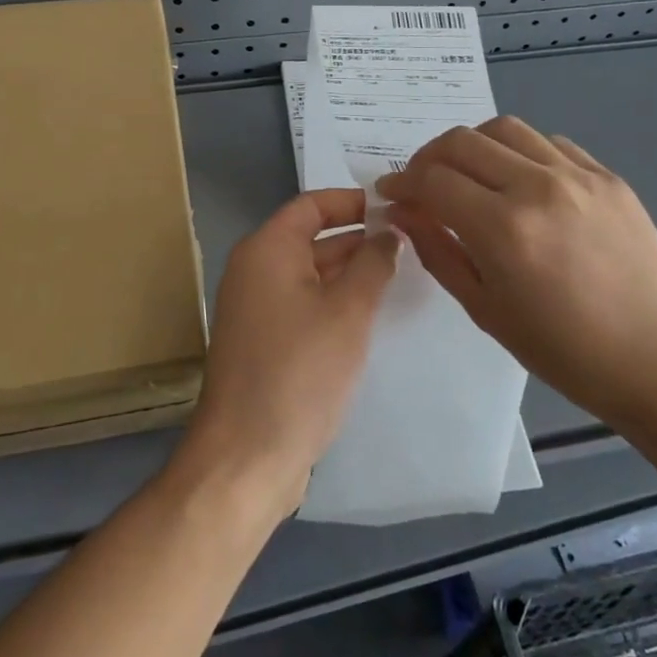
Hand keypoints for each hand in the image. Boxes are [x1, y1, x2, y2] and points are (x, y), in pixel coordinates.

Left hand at [181, 189, 399, 514]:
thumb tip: (388, 232)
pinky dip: (334, 300)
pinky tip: (370, 313)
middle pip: (310, 237)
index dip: (353, 201)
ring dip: (349, 271)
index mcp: (267, 250)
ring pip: (309, 273)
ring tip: (400, 272)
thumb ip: (373, 264)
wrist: (246, 454)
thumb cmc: (300, 371)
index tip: (396, 206)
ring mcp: (256, 307)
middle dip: (357, 236)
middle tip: (410, 240)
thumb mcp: (348, 312)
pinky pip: (303, 303)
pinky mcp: (263, 341)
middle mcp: (255, 270)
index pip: (312, 205)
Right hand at [376, 117, 656, 428]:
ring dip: (472, 145)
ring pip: (505, 128)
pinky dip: (519, 151)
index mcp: (503, 228)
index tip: (390, 194)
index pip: (433, 180)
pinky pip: (549, 143)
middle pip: (462, 141)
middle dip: (428, 157)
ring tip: (468, 174)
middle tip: (420, 183)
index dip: (402, 183)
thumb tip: (404, 211)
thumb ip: (439, 250)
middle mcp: (538, 187)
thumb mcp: (486, 309)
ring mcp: (578, 176)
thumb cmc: (565, 351)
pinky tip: (519, 181)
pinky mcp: (608, 176)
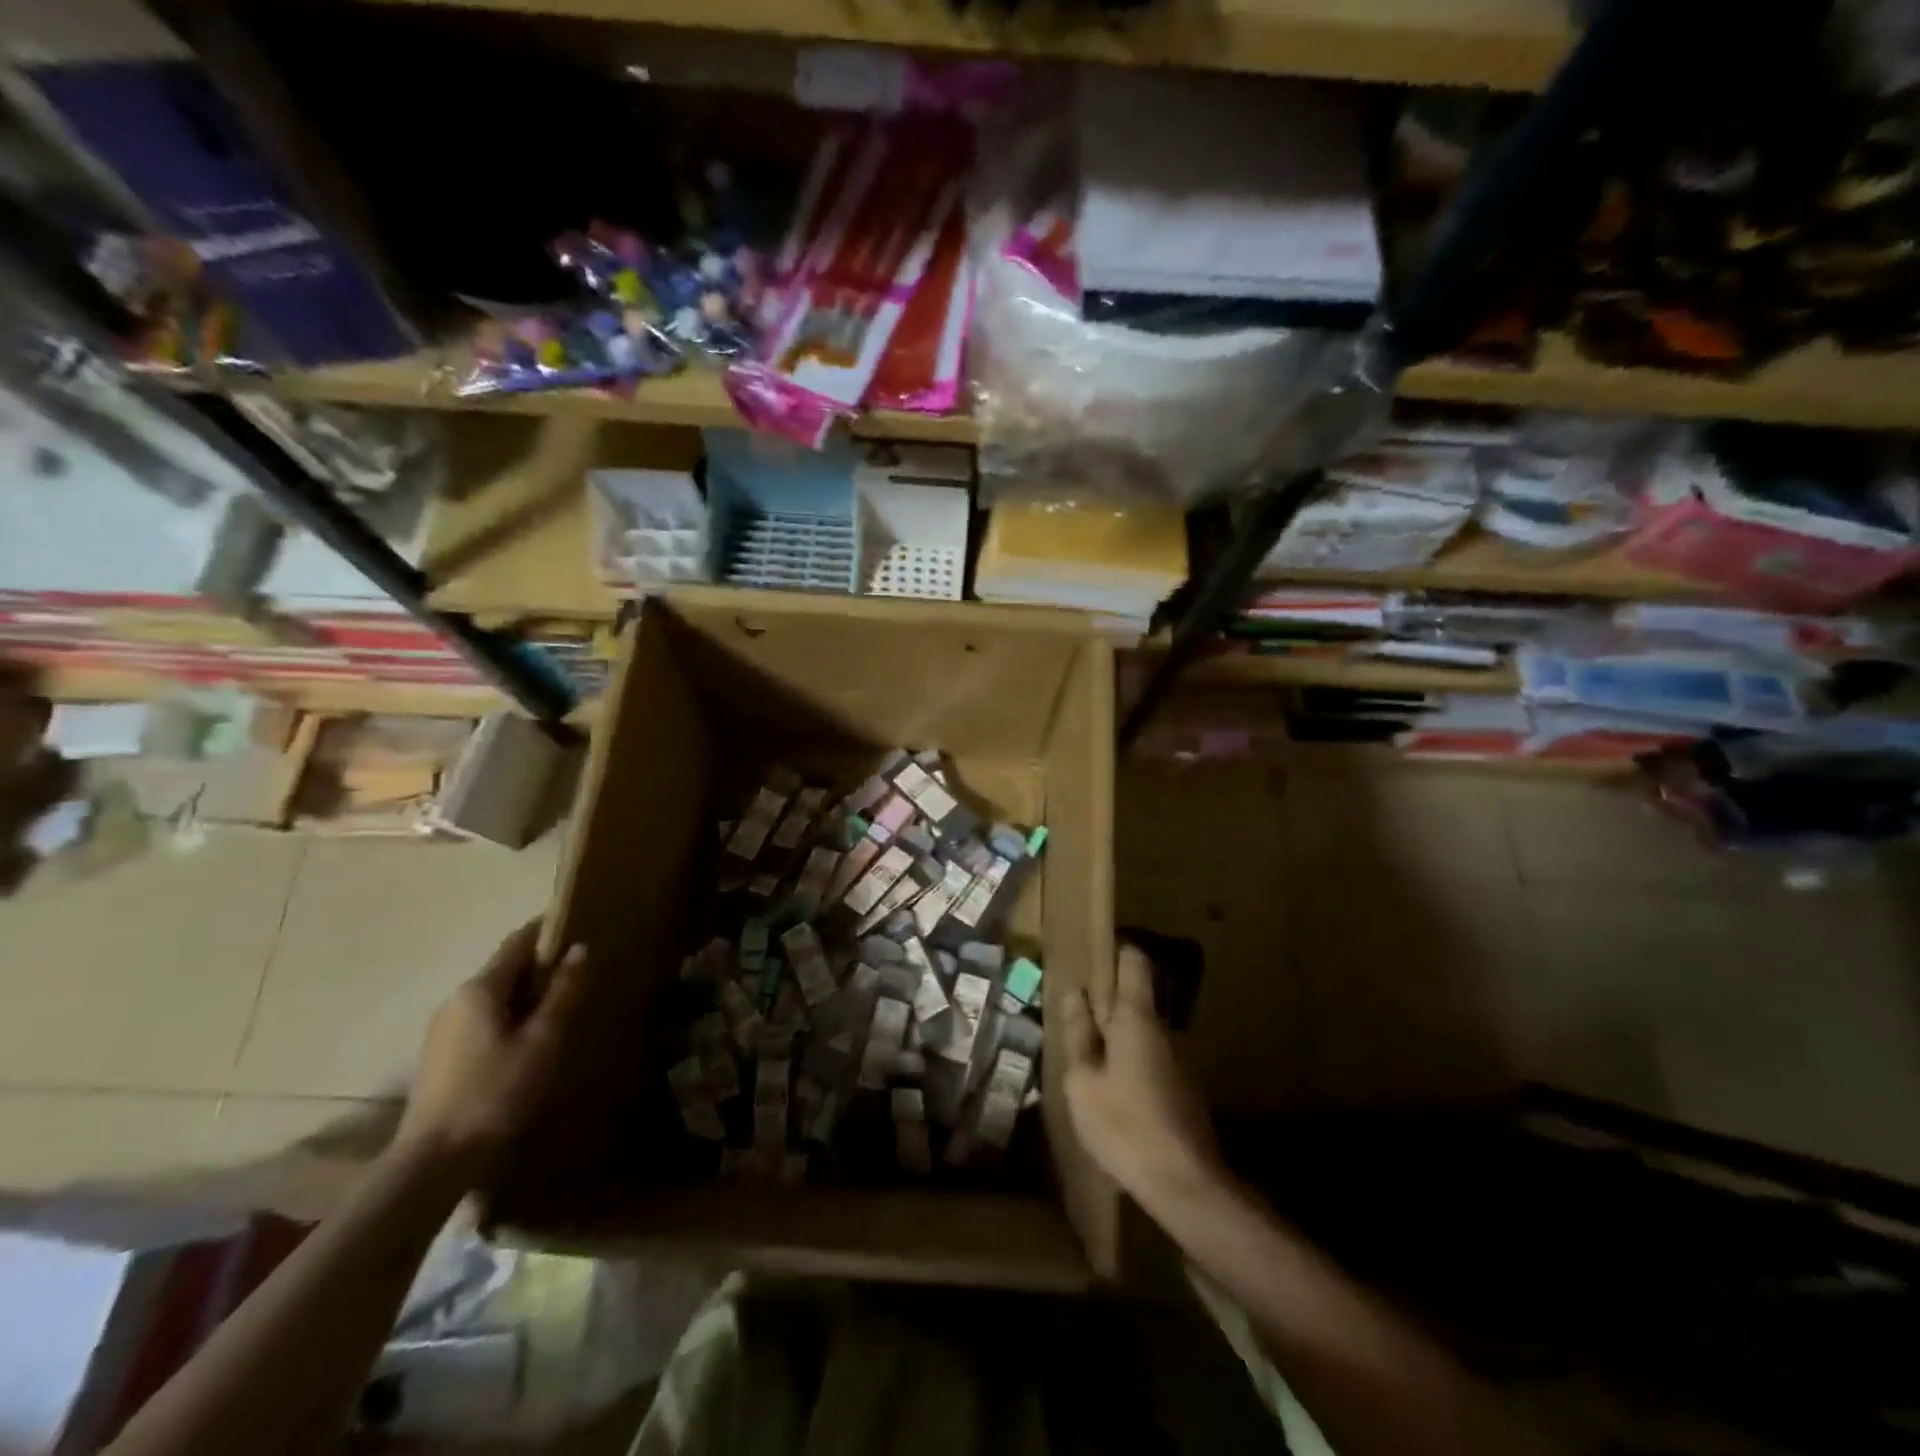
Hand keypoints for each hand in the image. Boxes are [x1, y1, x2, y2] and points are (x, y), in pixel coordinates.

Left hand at [394, 921, 588, 1182]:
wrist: (433, 1160)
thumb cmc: (496, 1092)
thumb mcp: (542, 1040)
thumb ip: (563, 992)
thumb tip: (580, 949)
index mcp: (480, 988)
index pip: (518, 942)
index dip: (547, 930)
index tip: (577, 925)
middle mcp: (455, 999)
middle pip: (504, 968)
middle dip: (539, 965)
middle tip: (578, 973)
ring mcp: (442, 1028)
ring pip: (492, 996)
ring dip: (524, 994)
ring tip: (558, 1008)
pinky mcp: (439, 1056)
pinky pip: (481, 1019)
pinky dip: (508, 1016)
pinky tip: (527, 1040)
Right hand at [1062, 945, 1222, 1207]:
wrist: (1184, 1183)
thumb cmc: (1124, 1124)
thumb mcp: (1083, 1080)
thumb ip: (1078, 1033)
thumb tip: (1073, 993)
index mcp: (1136, 1017)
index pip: (1133, 961)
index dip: (1113, 951)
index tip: (1089, 955)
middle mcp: (1162, 1028)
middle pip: (1135, 995)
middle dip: (1105, 996)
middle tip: (1072, 1007)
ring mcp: (1177, 1058)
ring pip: (1141, 1028)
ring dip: (1115, 1031)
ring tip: (1083, 1048)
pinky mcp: (1181, 1087)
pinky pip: (1149, 1055)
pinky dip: (1127, 1057)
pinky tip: (1108, 1084)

• How to complete this task
Starting with the line that contains "thumb mcp: (542, 1040)", copy each line through the end of the data exactly, and leave out all earlier lines.

• Reply to the exercise
thumb mcp: (542, 1040)
thumb ip: (563, 992)
thumb tip: (580, 949)
index mcp: (480, 988)
index pip: (518, 942)
index dip: (547, 930)
index tip: (577, 925)
middle mcp: (455, 999)
middle pip: (504, 968)
middle dip: (539, 965)
middle tip: (578, 973)
ring mcp: (442, 1028)
ring pip: (492, 996)
ring dip: (524, 994)
ring tip: (558, 1008)
pinky mcp: (439, 1056)
pinky pip: (481, 1019)
pinky dip: (508, 1016)
pinky tip: (527, 1040)
Right hand at [1062, 945, 1222, 1207]:
wrist: (1184, 1183)
thumb cmc: (1124, 1124)
thumb mcp: (1083, 1080)
thumb ip: (1078, 1033)
thumb tip: (1073, 993)
index mcp: (1136, 1017)
index pip: (1133, 961)
index dip: (1113, 951)
index tip: (1089, 955)
middle mcp: (1162, 1028)
middle pip: (1135, 995)
middle dip: (1105, 996)
middle tip: (1072, 1007)
ring mcp: (1177, 1058)
ring pip: (1141, 1028)
ring dip: (1115, 1031)
ring tip: (1083, 1048)
pinky mcp: (1181, 1087)
pinky pip: (1149, 1055)
pinky dip: (1127, 1057)
pinky tip: (1108, 1084)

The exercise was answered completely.